───── Data listing

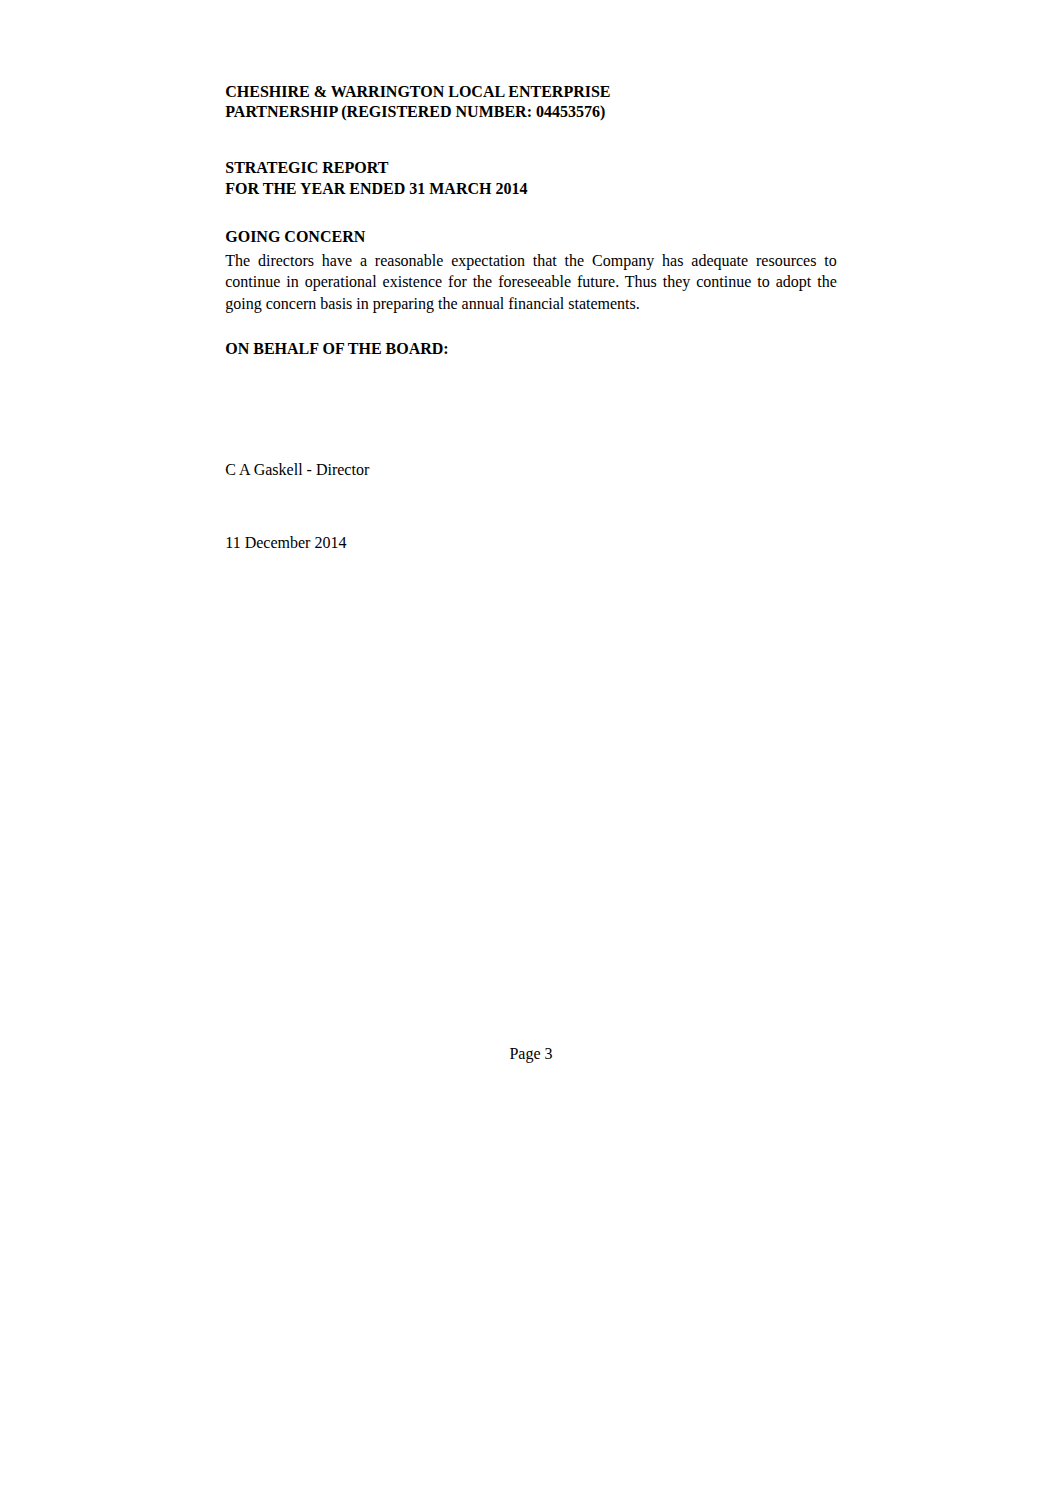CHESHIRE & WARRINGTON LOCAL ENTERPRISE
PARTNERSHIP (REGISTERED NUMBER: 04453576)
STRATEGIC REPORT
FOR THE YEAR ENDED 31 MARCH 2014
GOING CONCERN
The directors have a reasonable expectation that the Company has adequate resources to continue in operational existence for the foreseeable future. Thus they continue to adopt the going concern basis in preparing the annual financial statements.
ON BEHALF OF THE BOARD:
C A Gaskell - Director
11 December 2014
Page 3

──────────
───── Data listing

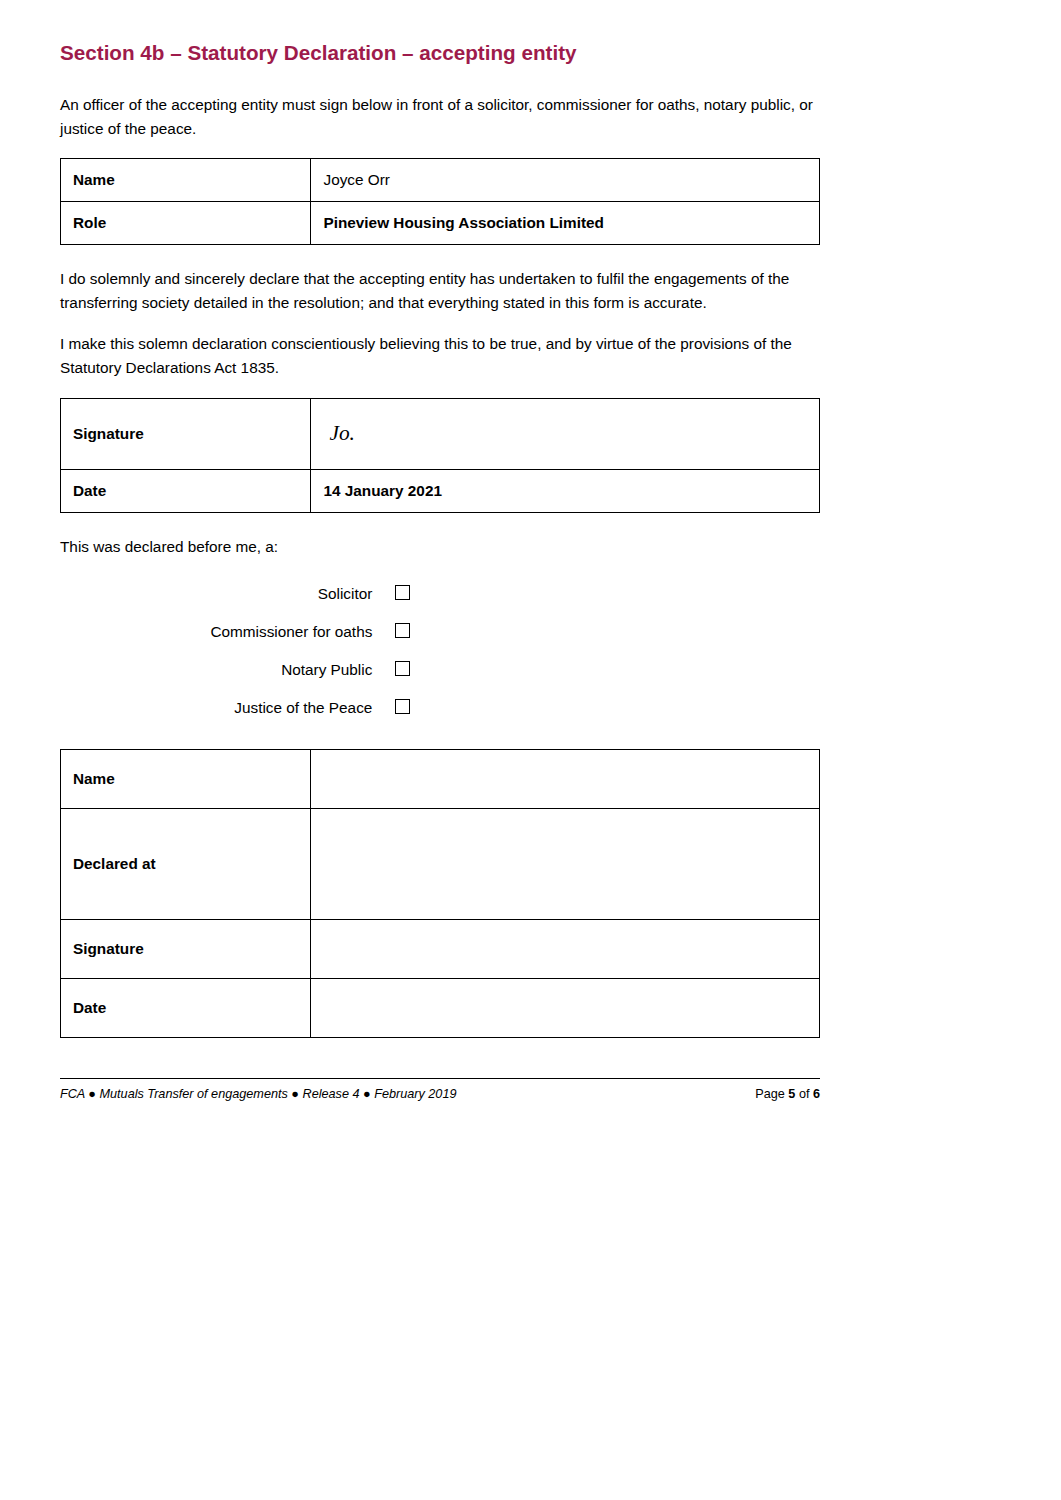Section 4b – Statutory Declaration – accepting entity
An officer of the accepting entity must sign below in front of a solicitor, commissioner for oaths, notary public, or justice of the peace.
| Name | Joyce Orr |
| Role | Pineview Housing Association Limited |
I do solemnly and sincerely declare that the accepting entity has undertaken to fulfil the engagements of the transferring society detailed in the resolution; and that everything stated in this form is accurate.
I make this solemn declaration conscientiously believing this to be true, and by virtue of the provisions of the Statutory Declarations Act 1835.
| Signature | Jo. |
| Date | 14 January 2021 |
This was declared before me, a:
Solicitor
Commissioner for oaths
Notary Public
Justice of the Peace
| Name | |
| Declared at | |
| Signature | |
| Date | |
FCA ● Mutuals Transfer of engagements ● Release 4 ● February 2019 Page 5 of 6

──────────
───── Data listing

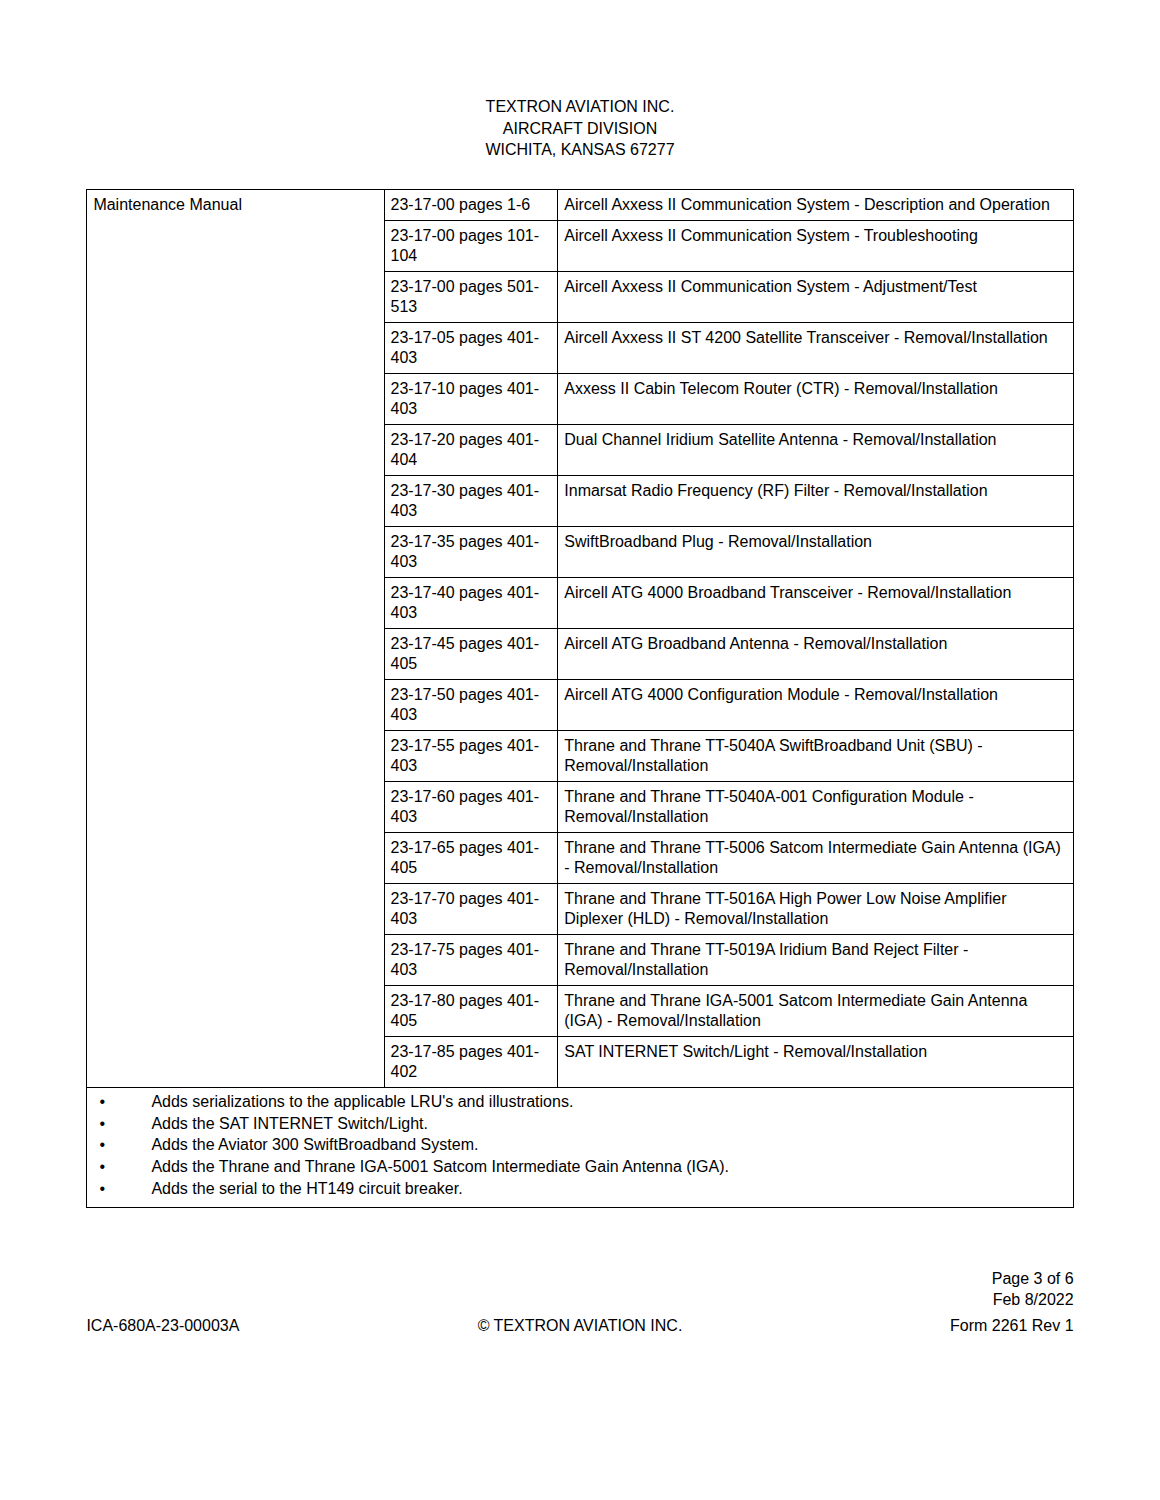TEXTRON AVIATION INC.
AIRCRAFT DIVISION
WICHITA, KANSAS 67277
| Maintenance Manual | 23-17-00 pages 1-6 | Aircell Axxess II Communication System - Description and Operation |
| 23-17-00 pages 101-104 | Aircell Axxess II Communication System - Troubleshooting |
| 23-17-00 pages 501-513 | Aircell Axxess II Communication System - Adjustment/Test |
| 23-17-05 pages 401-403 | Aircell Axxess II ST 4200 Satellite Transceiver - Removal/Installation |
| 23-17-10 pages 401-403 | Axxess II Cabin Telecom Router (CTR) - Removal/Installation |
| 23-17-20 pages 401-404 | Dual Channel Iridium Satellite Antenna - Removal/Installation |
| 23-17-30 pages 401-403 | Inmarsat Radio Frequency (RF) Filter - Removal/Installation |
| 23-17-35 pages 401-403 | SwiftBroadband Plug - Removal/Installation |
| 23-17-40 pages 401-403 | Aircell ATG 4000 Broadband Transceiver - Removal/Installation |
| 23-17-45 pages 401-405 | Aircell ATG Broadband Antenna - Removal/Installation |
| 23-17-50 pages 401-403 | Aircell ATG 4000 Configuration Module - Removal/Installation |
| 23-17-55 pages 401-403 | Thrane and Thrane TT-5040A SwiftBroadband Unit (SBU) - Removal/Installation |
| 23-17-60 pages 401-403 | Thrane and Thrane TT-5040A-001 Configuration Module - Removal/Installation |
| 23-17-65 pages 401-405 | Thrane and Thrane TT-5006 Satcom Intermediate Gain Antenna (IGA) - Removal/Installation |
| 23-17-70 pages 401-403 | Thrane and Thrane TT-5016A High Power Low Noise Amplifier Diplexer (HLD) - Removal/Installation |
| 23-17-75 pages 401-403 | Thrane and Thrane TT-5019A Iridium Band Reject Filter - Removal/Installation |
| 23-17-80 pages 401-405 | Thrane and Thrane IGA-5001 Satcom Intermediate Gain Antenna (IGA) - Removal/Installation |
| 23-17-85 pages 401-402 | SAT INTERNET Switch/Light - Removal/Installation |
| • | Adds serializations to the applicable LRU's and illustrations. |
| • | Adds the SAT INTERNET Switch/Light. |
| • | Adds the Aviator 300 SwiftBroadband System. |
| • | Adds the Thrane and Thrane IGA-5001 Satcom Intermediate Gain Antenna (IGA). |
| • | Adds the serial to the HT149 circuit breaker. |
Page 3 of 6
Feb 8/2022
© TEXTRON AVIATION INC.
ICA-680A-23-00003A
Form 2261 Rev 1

──────────

# Instructions for the task:
In the listing above, transcribe exactly everything from the line containing "Page 3 of 6" down to the line containing "Form 2261 Rev 1", including both and nothing more.

# Written reply:
Page 3 of 6
Feb 8/2022
© TEXTRON AVIATION INC.
ICA-680A-23-00003A
Form 2261 Rev 1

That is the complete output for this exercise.